When they take this and tune it to the frequency of the pieces they are testing with, they amazingly start to see some results. It’s time to step up the scale. They attach their six-pound assembly to a rather large (25-ton) bridge and… nothing happens. Only then they start to tweak it, and they realize that while the bridge isn’t falling apart, they do detect a faint rumbling.
So they tweak some more and suddenly it’s like a rather large truck is rolling across the bridge. While it doesn’t collapse, it’s impressive that a 6-pound weight can affect a 25-ton bridge in that way. Busted – but definitely a bit spooky.
Exploding Lava Lamp. This is another one of those myths that isn’t so much a myth as a test.

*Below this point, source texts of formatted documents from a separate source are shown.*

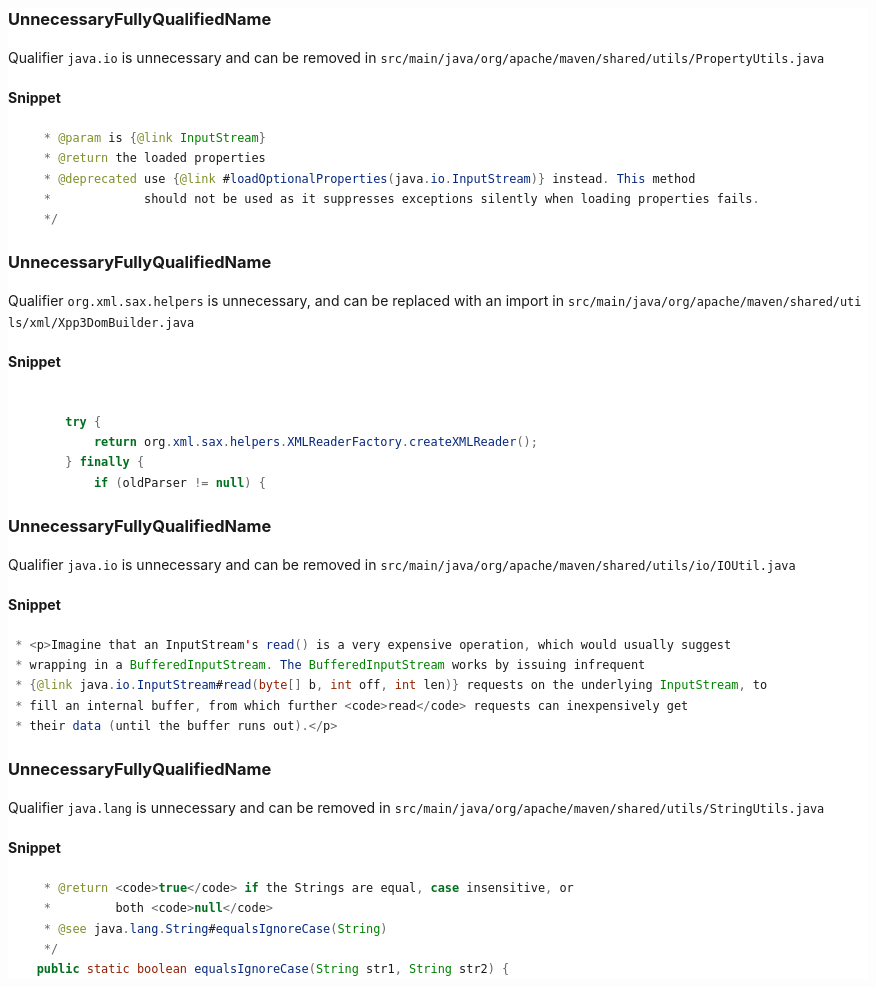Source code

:### UnnecessaryFullyQualifiedName
Qualifier `java.io` is unnecessary and can be removed
in `src/main/java/org/apache/maven/shared/utils/PropertyUtils.java`
#### Snippet
```java
     * @param is {@link InputStream}
     * @return the loaded properties
     * @deprecated use {@link #loadOptionalProperties(java.io.InputStream)} instead. This method
     *             should not be used as it suppresses exceptions silently when loading properties fails.
     */
```

### UnnecessaryFullyQualifiedName
Qualifier `org.xml.sax.helpers` is unnecessary, and can be replaced with an import
in `src/main/java/org/apache/maven/shared/utils/xml/Xpp3DomBuilder.java`
#### Snippet
```java

        try {
            return org.xml.sax.helpers.XMLReaderFactory.createXMLReader();
        } finally {
            if (oldParser != null) {
```

### UnnecessaryFullyQualifiedName
Qualifier `java.io` is unnecessary and can be removed
in `src/main/java/org/apache/maven/shared/utils/io/IOUtil.java`
#### Snippet
```java
 * <p>Imagine that an InputStream's read() is a very expensive operation, which would usually suggest
 * wrapping in a BufferedInputStream. The BufferedInputStream works by issuing infrequent
 * {@link java.io.InputStream#read(byte[] b, int off, int len)} requests on the underlying InputStream, to
 * fill an internal buffer, from which further <code>read</code> requests can inexpensively get
 * their data (until the buffer runs out).</p>
```

### UnnecessaryFullyQualifiedName
Qualifier `java.lang` is unnecessary and can be removed
in `src/main/java/org/apache/maven/shared/utils/StringUtils.java`
#### Snippet
```java
     * @return <code>true</code> if the Strings are equal, case insensitive, or
     *         both <code>null</code>
     * @see java.lang.String#equalsIgnoreCase(String)
     */
    public static boolean equalsIgnoreCase(String str1, String str2) {
```
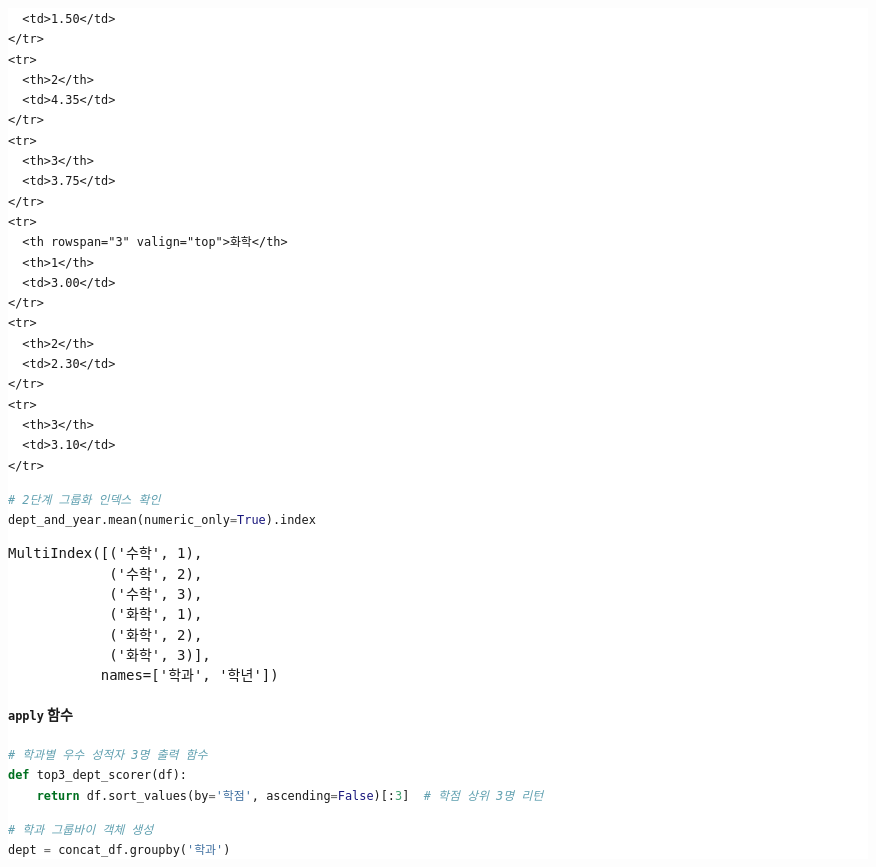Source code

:       <td>1.50</td>
    </tr>
    <tr>
      <th>2</th>
      <td>4.35</td>
    </tr>
    <tr>
      <th>3</th>
      <td>3.75</td>
    </tr>
    <tr>
      <th rowspan="3" valign="top">화학</th>
      <th>1</th>
      <td>3.00</td>
    </tr>
    <tr>
      <th>2</th>
      <td>2.30</td>
    </tr>
    <tr>
      <th>3</th>
      <td>3.10</td>
    </tr>
  </tbody>
</table>
</div>

```python
# 2단계 그룹화 인덱스 확인
dept_and_year.mean(numeric_only=True).index
```

<pre>
MultiIndex([('수학', 1),
            ('수학', 2),
            ('수학', 3),
            ('화학', 1),
            ('화학', 2),
            ('화학', 3)],
           names=['학과', '학년'])
</pre>
#### `apply` 함수

```python
# 학과별 우수 성적자 3명 출력 함수
def top3_dept_scorer(df):
    return df.sort_values(by='학점', ascending=False)[:3]  # 학점 상위 3명 리턴
```

```python
# 학과 그룹바이 객체 생성
dept = concat_df.groupby('학과')
```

The thing is that there was an article in the paper that tells the build team that the lava lamp exploded. So they know it can happen. In fact, they know it did happen. It killed someone, in fact, and they want to know what caused it to happen. So it’s time to make something (some things, actually) explode.

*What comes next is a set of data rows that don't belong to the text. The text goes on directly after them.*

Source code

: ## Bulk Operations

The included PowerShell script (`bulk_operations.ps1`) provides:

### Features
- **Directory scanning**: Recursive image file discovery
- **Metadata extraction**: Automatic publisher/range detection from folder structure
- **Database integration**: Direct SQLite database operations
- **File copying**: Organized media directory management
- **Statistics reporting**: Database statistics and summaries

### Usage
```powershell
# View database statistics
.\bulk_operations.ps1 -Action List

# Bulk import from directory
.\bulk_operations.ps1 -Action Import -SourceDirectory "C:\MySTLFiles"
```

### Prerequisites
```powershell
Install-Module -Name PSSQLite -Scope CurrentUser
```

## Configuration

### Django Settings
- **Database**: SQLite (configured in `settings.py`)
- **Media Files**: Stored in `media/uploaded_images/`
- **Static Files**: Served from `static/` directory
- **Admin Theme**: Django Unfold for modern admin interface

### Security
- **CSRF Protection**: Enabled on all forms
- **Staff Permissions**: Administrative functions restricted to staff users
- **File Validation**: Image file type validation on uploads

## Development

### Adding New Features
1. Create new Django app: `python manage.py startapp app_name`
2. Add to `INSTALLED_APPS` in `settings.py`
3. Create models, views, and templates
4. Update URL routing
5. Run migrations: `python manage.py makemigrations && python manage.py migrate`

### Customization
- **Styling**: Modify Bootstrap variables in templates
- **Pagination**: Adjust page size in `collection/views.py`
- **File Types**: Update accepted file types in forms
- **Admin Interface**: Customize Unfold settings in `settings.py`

First, they determine what’s inside the lava lamp, and the results are not all that surprising. Grant gets online and figures out that they contain mostly flammable liquids – alcohol, mineral oils, wax, that sort of thing. This probably means that it will be easy to blow one up.
While Tory picks up some lava lamps, Kari builds a ballistics gel torso (complete with ribs and a blood-filled balloon) so they can tell if a shard of glass penetrates to a deadly depth when the thing explodes. Then they set up a fake kitchen with a burner and place a lava lamp on the burner, without the approved warming device. Don’t try this at home.
As it turns out, the standard cap seems to fail, which sends a spout of super-heated liquid out the top. That would hurt, but it’s probably not going to be fatal. Once the liquid shoots out, however, the now-empty glass cracks easily, but it doesn’t so much explode. This doesn’t mean it will always do this, only that the cap failed first here, so to make it explode, the team crimps a bottle cap on the lamp, and that makes it explode nicely – glass shards even fly about the room. Confirmed.
Once it’s been confirmed that a lamp can indeed explode in this fashion, it’s only responsible reporting to determine what else can explode. Beans with a pop-top jump out of the can, but not in an explosive fashion. A larger can without the pop-top explodes wonderfully. Potted meat fizzles, as does bottled milk. Generally speaking, don’t sit something in a can or bottle on the stove. You probably also don’t want to place a glass baking dish on the stove.